Da questo tutti sapranno che siete miei discepoli,
se avrete amore gli uni per gli altri"
"La vera libertà è nell’uomo segno altissimo
dell’immagine divina... Perciò la dignità dell’uomo richiede che egli agisca secondo scelte consapevoli e libere... Ma l’uomo ottiene tale dignità quando, liberandosi da ogni schiavitù di passioni, tende al suo fine con scelta libera del bene"
( Gaudium et spes , 17).
• Tutta la vita di chi crede in Dio, Padre di Gesù Cristo, è trasformata dalla fede, resa dinamica dalla speranza e orientata alla carità: "Queste dunque le tre cose che rimangono: la fede, la speranza e la carità; ma di tutte più grande è la carità!"
• "La coscienza è il nucleo più segreto e il sacrario dell’uomo, dove egli si trova solo con Dio, la cui voce risuona nell’intimità propria.
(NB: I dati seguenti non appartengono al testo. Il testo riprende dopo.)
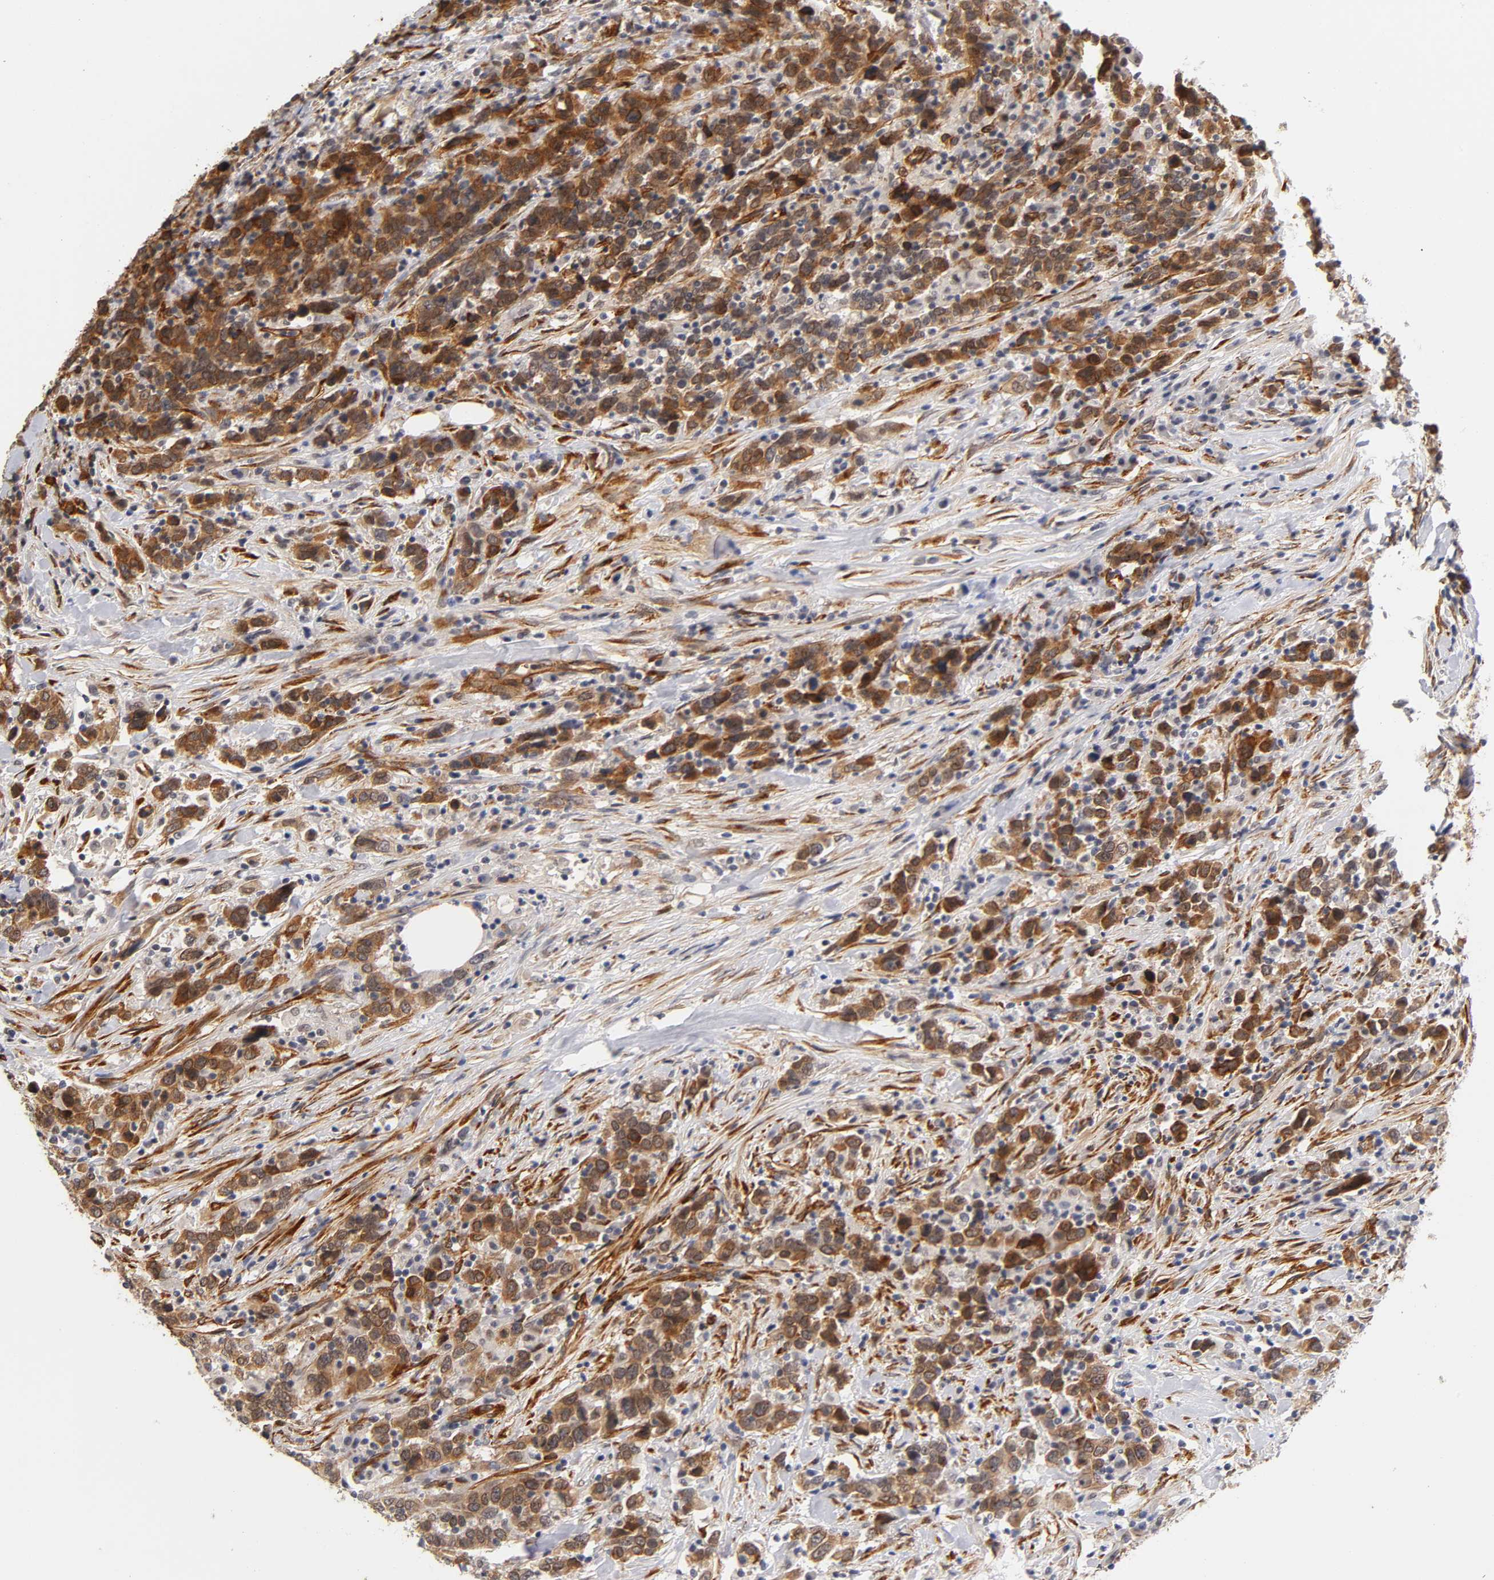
{"staining": {"intensity": "strong", "quantity": ">75%", "location": "cytoplasmic/membranous"}, "tissue": "urothelial cancer", "cell_type": "Tumor cells", "image_type": "cancer", "snomed": [{"axis": "morphology", "description": "Urothelial carcinoma, High grade"}, {"axis": "topography", "description": "Urinary bladder"}], "caption": "Immunohistochemistry staining of urothelial cancer, which displays high levels of strong cytoplasmic/membranous staining in about >75% of tumor cells indicating strong cytoplasmic/membranous protein expression. The staining was performed using DAB (brown) for protein detection and nuclei were counterstained in hematoxylin (blue).", "gene": "LAMB1", "patient": {"sex": "male", "age": 61}}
Tramite la coscienza si fa conoscere in modo mirabile quella legge, che trova il suo compimento nell’amore di Dio e del prossimo"
(Gaudium et spes, 16).
• Le virtù sono una disposizione abituale e ferma a compiere il bene. La persona virtuosa tende sempre verso il bene, lo ricerca e lo sceglie in azioni concrete e, in questo modo, vive l’esperienza della libertà.